Representativeness of Latent Dirichlet Allocation Topics Estimated from Data Samples with Application to Common Crawl
Yuheng Du - Clemson University
Common Crawl is a massive multi-petabyte dataset hosted by Amazon. It contains archived HTML web page data from 2008 to date. Common Crawl has been widely used for text mining purposes. Using data extracted from Common Crawl has several advantages over a direct crawl of web data, among which is removing the likelihood of a user’s home IP address becoming blacklisted for accessing a given web site too frequently. However, Common Crawl is a data sample, and so questions arise about the quality of Common Crawl as a sample of the original data. We perform a systematic test on the representativeness of topics estimated from Common Crawl compared to topics estimated from the full data of online forums. Our target is online discussions from a user forum for automotive enthusiasts. We show that topic proportions estimated from Common Crawl are not significantly different than those estimated on the full data. We also show that topics are similar in terms of their word compositions, and not worse than topic similarity estimated under true random sampling, which we simulate through a series of experiments.

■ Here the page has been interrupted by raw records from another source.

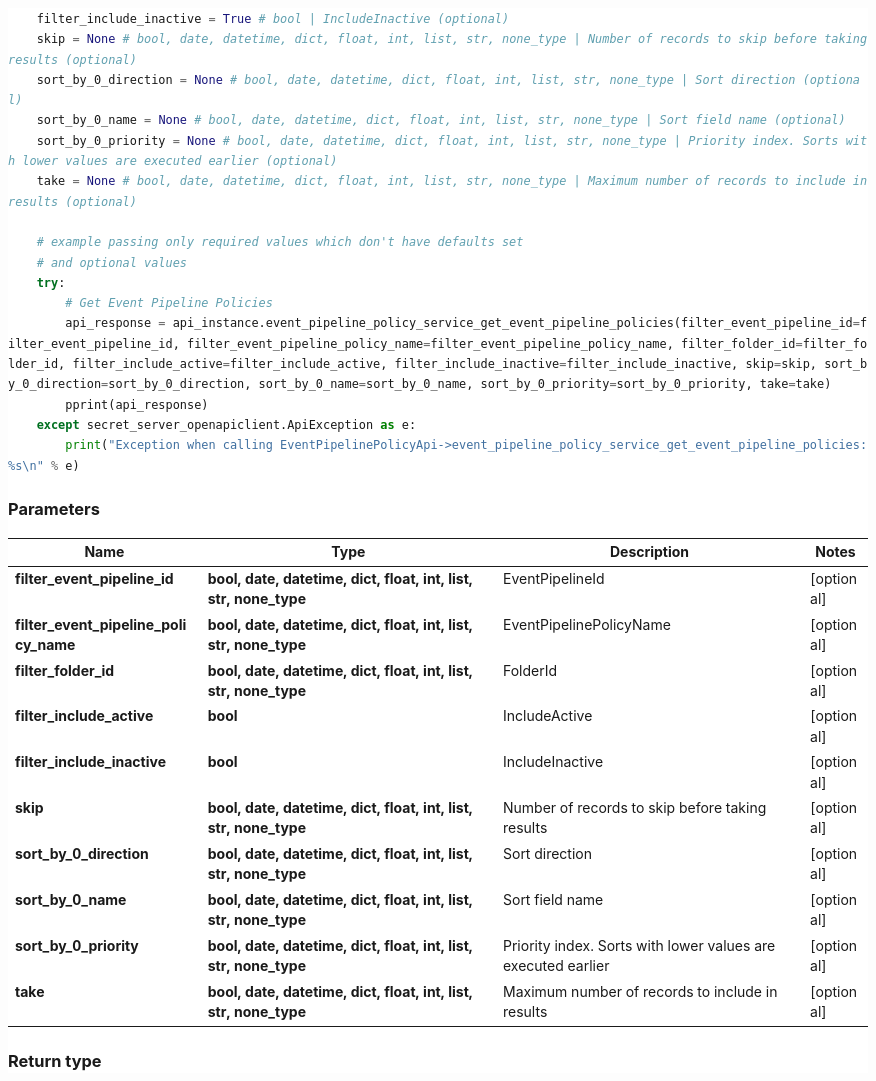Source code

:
 ```python
    filter_include_inactive = True # bool | IncludeInactive (optional)
    skip = None # bool, date, datetime, dict, float, int, list, str, none_type | Number of records to skip before taking results (optional)
    sort_by_0_direction = None # bool, date, datetime, dict, float, int, list, str, none_type | Sort direction (optional)
    sort_by_0_name = None # bool, date, datetime, dict, float, int, list, str, none_type | Sort field name (optional)
    sort_by_0_priority = None # bool, date, datetime, dict, float, int, list, str, none_type | Priority index. Sorts with lower values are executed earlier (optional)
    take = None # bool, date, datetime, dict, float, int, list, str, none_type | Maximum number of records to include in results (optional)

    # example passing only required values which don't have defaults set
    # and optional values
    try:
        # Get Event Pipeline Policies
        api_response = api_instance.event_pipeline_policy_service_get_event_pipeline_policies(filter_event_pipeline_id=filter_event_pipeline_id, filter_event_pipeline_policy_name=filter_event_pipeline_policy_name, filter_folder_id=filter_folder_id, filter_include_active=filter_include_active, filter_include_inactive=filter_include_inactive, skip=skip, sort_by_0_direction=sort_by_0_direction, sort_by_0_name=sort_by_0_name, sort_by_0_priority=sort_by_0_priority, take=take)
        pprint(api_response)
    except secret_server_openapiclient.ApiException as e:
        print("Exception when calling EventPipelinePolicyApi->event_pipeline_policy_service_get_event_pipeline_policies: %s\n" % e)
```


### Parameters

Name | Type | Description  | Notes
------------- | ------------- | ------------- | -------------
 **filter_event_pipeline_id** | **bool, date, datetime, dict, float, int, list, str, none_type**| EventPipelineId | [optional]
 **filter_event_pipeline_policy_name** | **bool, date, datetime, dict, float, int, list, str, none_type**| EventPipelinePolicyName | [optional]
 **filter_folder_id** | **bool, date, datetime, dict, float, int, list, str, none_type**| FolderId | [optional]
 **filter_include_active** | **bool**| IncludeActive | [optional]
 **filter_include_inactive** | **bool**| IncludeInactive | [optional]
 **skip** | **bool, date, datetime, dict, float, int, list, str, none_type**| Number of records to skip before taking results | [optional]
 **sort_by_0_direction** | **bool, date, datetime, dict, float, int, list, str, none_type**| Sort direction | [optional]
 **sort_by_0_name** | **bool, date, datetime, dict, float, int, list, str, none_type**| Sort field name | [optional]
 **sort_by_0_priority** | **bool, date, datetime, dict, float, int, list, str, none_type**| Priority index. Sorts with lower values are executed earlier | [optional]
 **take** | **bool, date, datetime, dict, float, int, list, str, none_type**| Maximum number of records to include in results | [optional]

### Return type
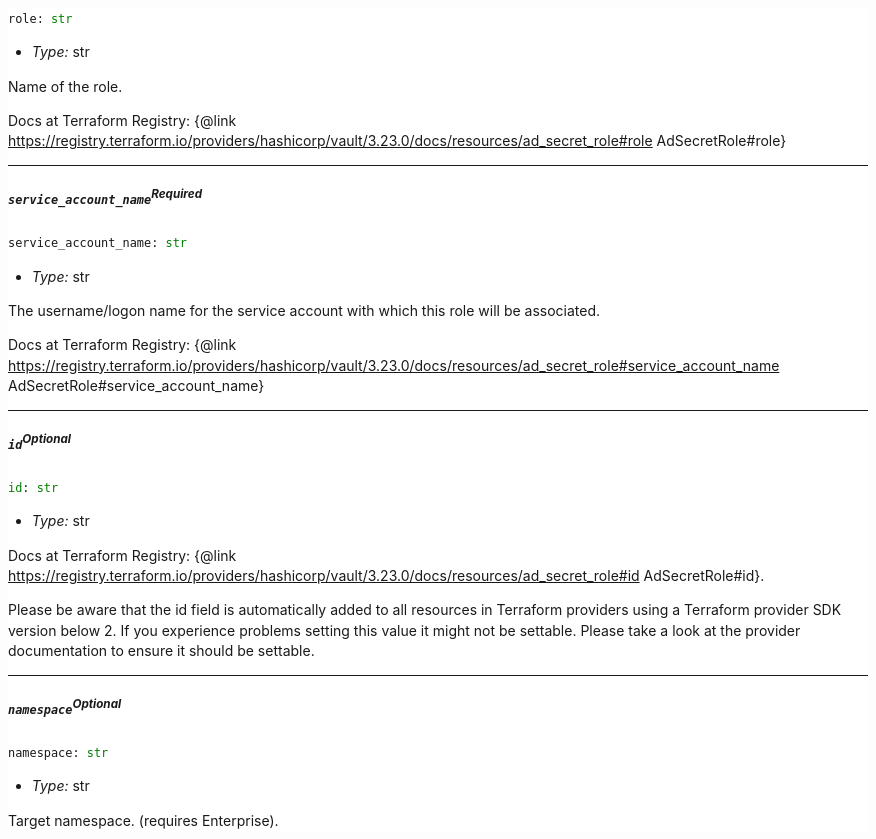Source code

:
 ```python
role: str
```

- *Type:* str

Name of the role.

Docs at Terraform Registry: {@link https://registry.terraform.io/providers/hashicorp/vault/3.23.0/docs/resources/ad_secret_role#role AdSecretRole#role}

---

##### `service_account_name`<sup>Required</sup> <a name="service_account_name" id="@cdktf/provider-vault.adSecretRole.AdSecretRoleConfig.property.serviceAccountName"></a>

```python
service_account_name: str
```

- *Type:* str

The username/logon name for the service account with which this role will be associated.

Docs at Terraform Registry: {@link https://registry.terraform.io/providers/hashicorp/vault/3.23.0/docs/resources/ad_secret_role#service_account_name AdSecretRole#service_account_name}

---

##### `id`<sup>Optional</sup> <a name="id" id="@cdktf/provider-vault.adSecretRole.AdSecretRoleConfig.property.id"></a>

```python
id: str
```

- *Type:* str

Docs at Terraform Registry: {@link https://registry.terraform.io/providers/hashicorp/vault/3.23.0/docs/resources/ad_secret_role#id AdSecretRole#id}.

Please be aware that the id field is automatically added to all resources in Terraform providers using a Terraform provider SDK version below 2.
If you experience problems setting this value it might not be settable. Please take a look at the provider documentation to ensure it should be settable.

---

##### `namespace`<sup>Optional</sup> <a name="namespace" id="@cdktf/provider-vault.adSecretRole.AdSecretRoleConfig.property.namespace"></a>

```python
namespace: str
```

- *Type:* str

Target namespace. (requires Enterprise).
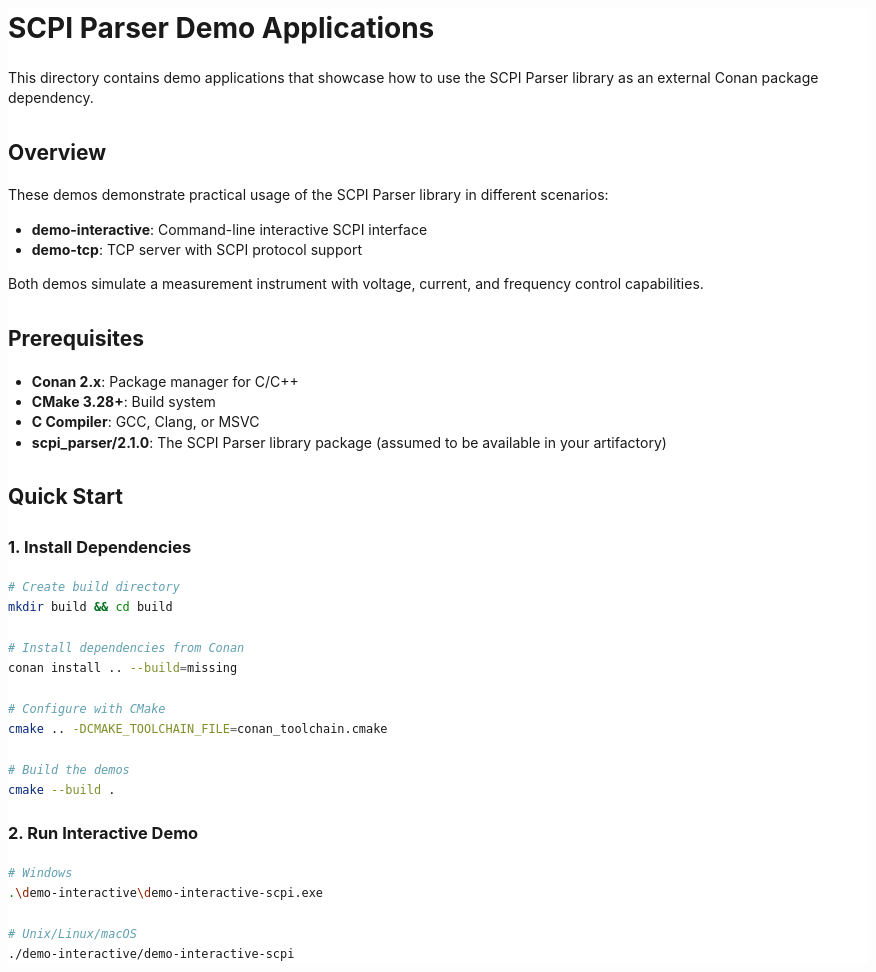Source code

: # SCPI Parser Demo Applications

This directory contains demo applications that showcase how to use the SCPI Parser library as an external Conan package dependency.

## Overview

These demos demonstrate practical usage of the SCPI Parser library in different scenarios:

- **demo-interactive**: Command-line interactive SCPI interface
- **demo-tcp**: TCP server with SCPI protocol support

Both demos simulate a measurement instrument with voltage, current, and frequency control capabilities.

## Prerequisites

- **Conan 2.x**: Package manager for C/C++
- **CMake 3.28+**: Build system
- **C Compiler**: GCC, Clang, or MSVC
- **scpi_parser/2.1.0**: The SCPI Parser library package (assumed to be available in your artifactory)

## Quick Start

### 1. Install Dependencies

```bash
# Create build directory
mkdir build && cd build

# Install dependencies from Conan
conan install .. --build=missing

# Configure with CMake
cmake .. -DCMAKE_TOOLCHAIN_FILE=conan_toolchain.cmake

# Build the demos
cmake --build .
```

### 2. Run Interactive Demo

```bash
# Windows
.\demo-interactive\demo-interactive-scpi.exe

# Unix/Linux/macOS
./demo-interactive/demo-interactive-scpi
```
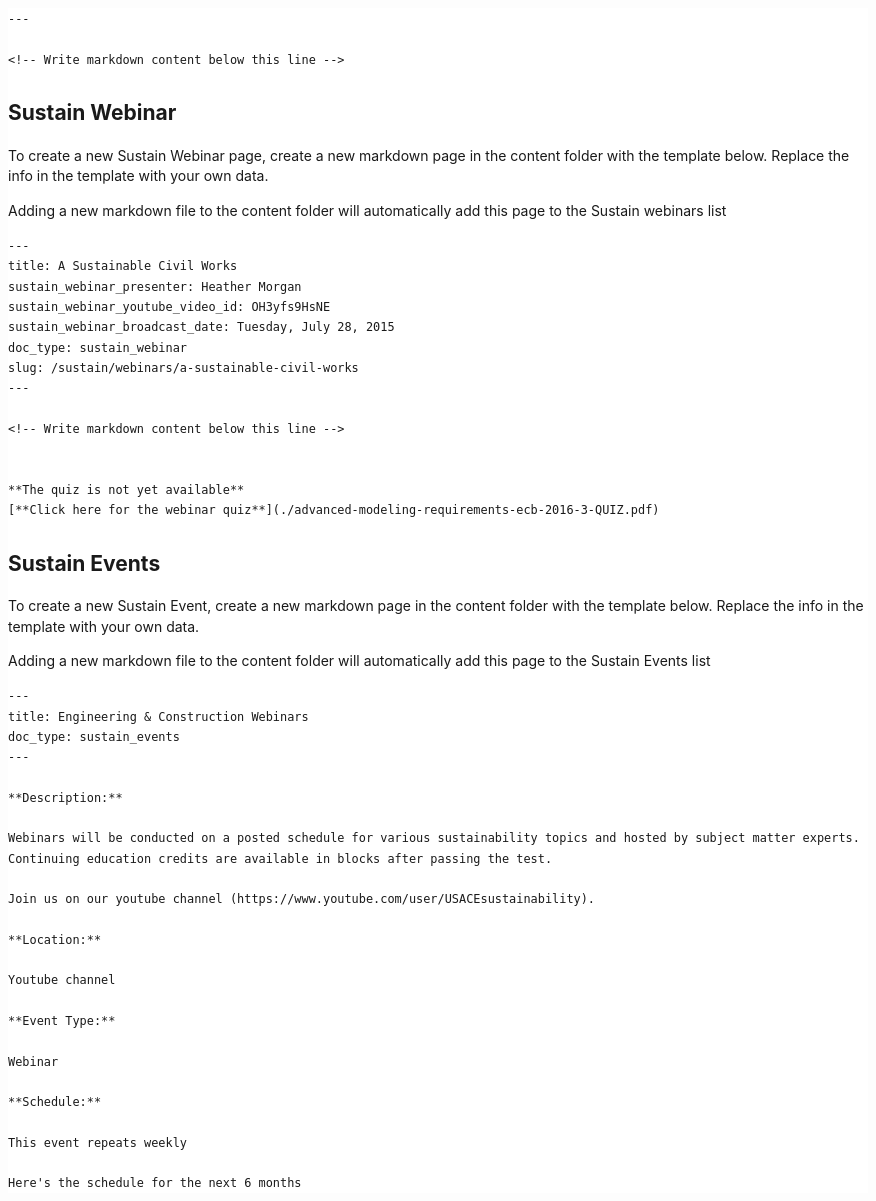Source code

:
 ```
---

<!-- Write markdown content below this line -->

```

## Sustain Webinar

To create a new Sustain Webinar page, create a new markdown page in the content folder with the template below. Replace the info in the template with your own data.

Adding a new markdown file to the content folder will automatically add this page to the Sustain webinars list

```
---
title: A Sustainable Civil Works
sustain_webinar_presenter: Heather Morgan
sustain_webinar_youtube_video_id: OH3yfs9HsNE
sustain_webinar_broadcast_date: Tuesday, July 28, 2015
doc_type: sustain_webinar
slug: /sustain/webinars/a-sustainable-civil-works
---

<!-- Write markdown content below this line -->


**The quiz is not yet available**
[**Click here for the webinar quiz**](./advanced-modeling-requirements-ecb-2016-3-QUIZ.pdf)
```

## Sustain Events

To create a new Sustain Event, create a new markdown page in the content folder with the template below. Replace the info in the template with your own data.

Adding a new markdown file to the content folder will automatically add this page to the Sustain Events list

```
---
title: Engineering & Construction Webinars
doc_type: sustain_events
---

**Description:**

Webinars will be conducted on a posted schedule for various sustainability topics and hosted by subject matter experts. Continuing education credits are available in blocks after passing the test.

Join us on our youtube channel (https://www.youtube.com/user/USACEsustainability).

**Location:**

Youtube channel

**Event Type:**

Webinar

**Schedule:**

This event repeats weekly

Here's the schedule for the next 6 months
```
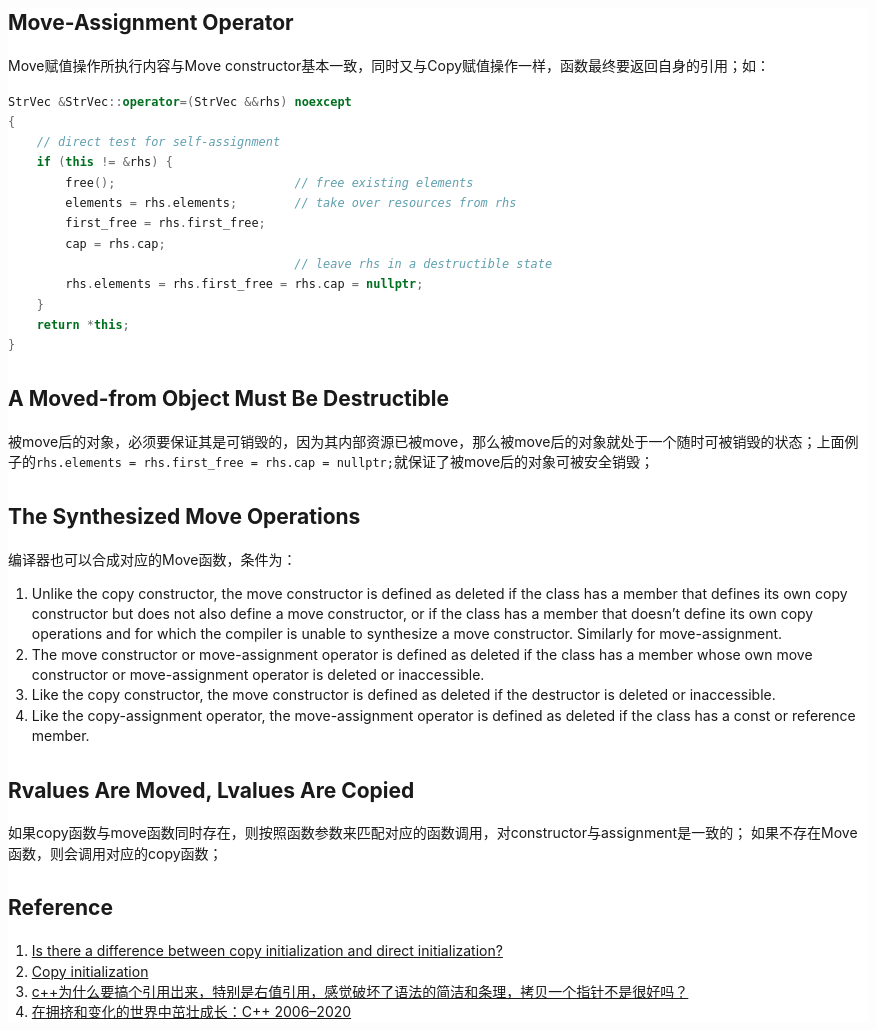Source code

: ## Move-Assignment Operator

Move赋值操作所执行内容与Move constructor基本一致，同时又与Copy赋值操作一样，函数最终要返回自身的引用；如：
```c++
StrVec &StrVec::operator=(StrVec &&rhs) noexcept
{
    // direct test for self-assignment
    if (this != &rhs) {
        free();                         // free existing elements
        elements = rhs.elements;        // take over resources from rhs
        first_free = rhs.first_free;
        cap = rhs.cap;
                                        // leave rhs in a destructible state
        rhs.elements = rhs.first_free = rhs.cap = nullptr;
    }
    return *this;
}
```

## A Moved-from Object Must Be Destructible

被move后的对象，必须要保证其是可销毁的，因为其内部资源已被move，那么被move后的对象就处于一个随时可被销毁的状态；上面例子的`rhs.elements = rhs.first_free = rhs.cap = nullptr;`就保证了被move后的对象可被安全销毁；

## The Synthesized Move Operations

编译器也可以合成对应的Move函数，条件为：
1. Unlike the copy constructor, the move constructor is defined as deleted if the class has a member that defines its own copy constructor but does not also define a move constructor, or if the class has a member that doesn’t define its own copy operations and for which the compiler is unable to synthesize a move constructor. Similarly for move-assignment.
2. The move constructor or move-assignment operator is defined as deleted if the class has a member whose own move constructor or move-assignment operator is deleted or inaccessible.
3. Like the copy constructor, the move constructor is defined as deleted if the destructor is deleted or inaccessible.
4. Like the copy-assignment operator, the move-assignment operator is defined as deleted if the class has a const or reference member.

## Rvalues Are Moved, Lvalues Are Copied

如果copy函数与move函数同时存在，则按照函数参数来匹配对应的函数调用，对constructor与assignment是一致的；
如果不存在Move函数，则会调用对应的copy函数；

## Reference

1. [Is there a difference between copy initialization and direct initialization?](https://stackoverflow.com/questions/1051379/is-there-a-difference-between-copy-initialization-and-direct-initialization)
2. [Copy initialization](https://www.learncpp.com/cpp-tutorial/copy-initialization/)
3. [c++为什么要搞个引用岀来，特别是右值引用，感觉破坏了语法的简洁和条理，拷贝一个指针不是很好吗？](https://www.zhihu.com/question/363686723)
4. [在拥挤和变化的世界中茁壮成长：C++ 2006–2020](https://github.com/Cpp-Club/Cxx_HOPL4_zh)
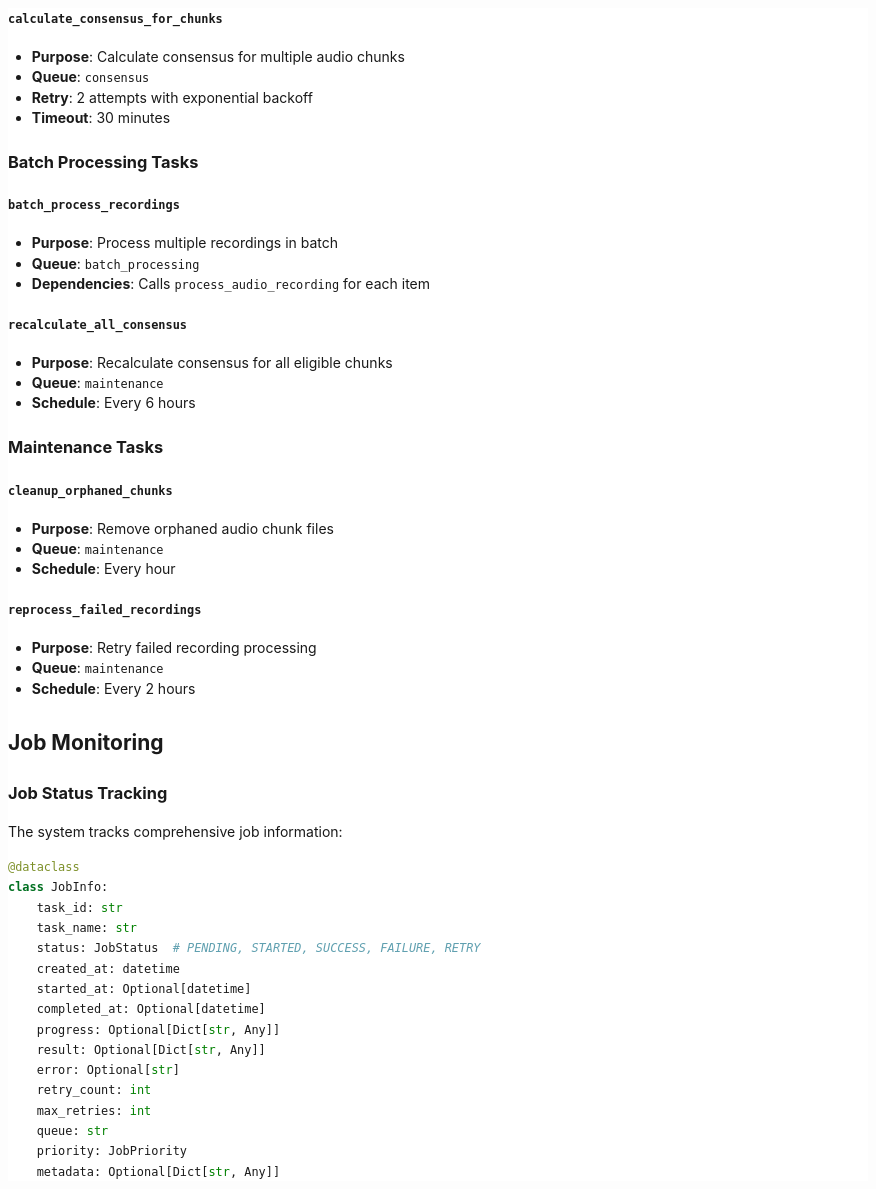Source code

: #### `calculate_consensus_for_chunks`
- **Purpose**: Calculate consensus for multiple audio chunks
- **Queue**: `consensus`
- **Retry**: 2 attempts with exponential backoff
- **Timeout**: 30 minutes

### Batch Processing Tasks

#### `batch_process_recordings`
- **Purpose**: Process multiple recordings in batch
- **Queue**: `batch_processing`
- **Dependencies**: Calls `process_audio_recording` for each item

#### `recalculate_all_consensus`
- **Purpose**: Recalculate consensus for all eligible chunks
- **Queue**: `maintenance`
- **Schedule**: Every 6 hours

### Maintenance Tasks

#### `cleanup_orphaned_chunks`
- **Purpose**: Remove orphaned audio chunk files
- **Queue**: `maintenance`
- **Schedule**: Every hour

#### `reprocess_failed_recordings`
- **Purpose**: Retry failed recording processing
- **Queue**: `maintenance`
- **Schedule**: Every 2 hours

## Job Monitoring

### Job Status Tracking

The system tracks comprehensive job information:

```python
@dataclass
class JobInfo:
    task_id: str
    task_name: str
    status: JobStatus  # PENDING, STARTED, SUCCESS, FAILURE, RETRY
    created_at: datetime
    started_at: Optional[datetime]
    completed_at: Optional[datetime]
    progress: Optional[Dict[str, Any]]
    result: Optional[Dict[str, Any]]
    error: Optional[str]
    retry_count: int
    max_retries: int
    queue: str
    priority: JobPriority
    metadata: Optional[Dict[str, Any]]
```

To leverage the power of HPCC Systems, we plan to port our data pipeline to the HPCC System platform to improve data storage management, speed up data preprocessing and topic analysis time. Our research will be of interest to analysts who wish to use Common Crawl and HPCC Systems to study topics of interest in user forum data.
We employ a new approach that is frequency based graph mining using HPCC Systems platform to extract characteristic patterns from a collection of malware graphs and apply supervised machine learning to detect the malware automatically.
Malware Detection Using Frequency Based Graph Mining
Nusrat Asrafi - Kennesaw State University
Malicious software poses a major threat to the security of computer systems. The amount and diversity of its variants render classic security defenses ineffective, such that millions of hosts in the internet are infected with malware in the form of computer viruses, Internet worms and Trojan horses. While obfuscation and polymorphism employed by malware largely impede detection at file level the dynamic analysis of malware during run-time provides an instrument for characterizing and defending against the threat of malicious software. Traditionally, analysis of malicious software is only semi-automated process, often requiring a skilled human analyst. As a new malware appears at an increasingly alarming rate-now over 100 thousand new variants each day-there is a need for automated techniques for identifying suspicious behaviors in programs. It is not possible to handle this large amount of data by human analyst. In this poster, we represent a method for extracting statistically malicious behavior from system call graph (obtained by running malware in a sandbox).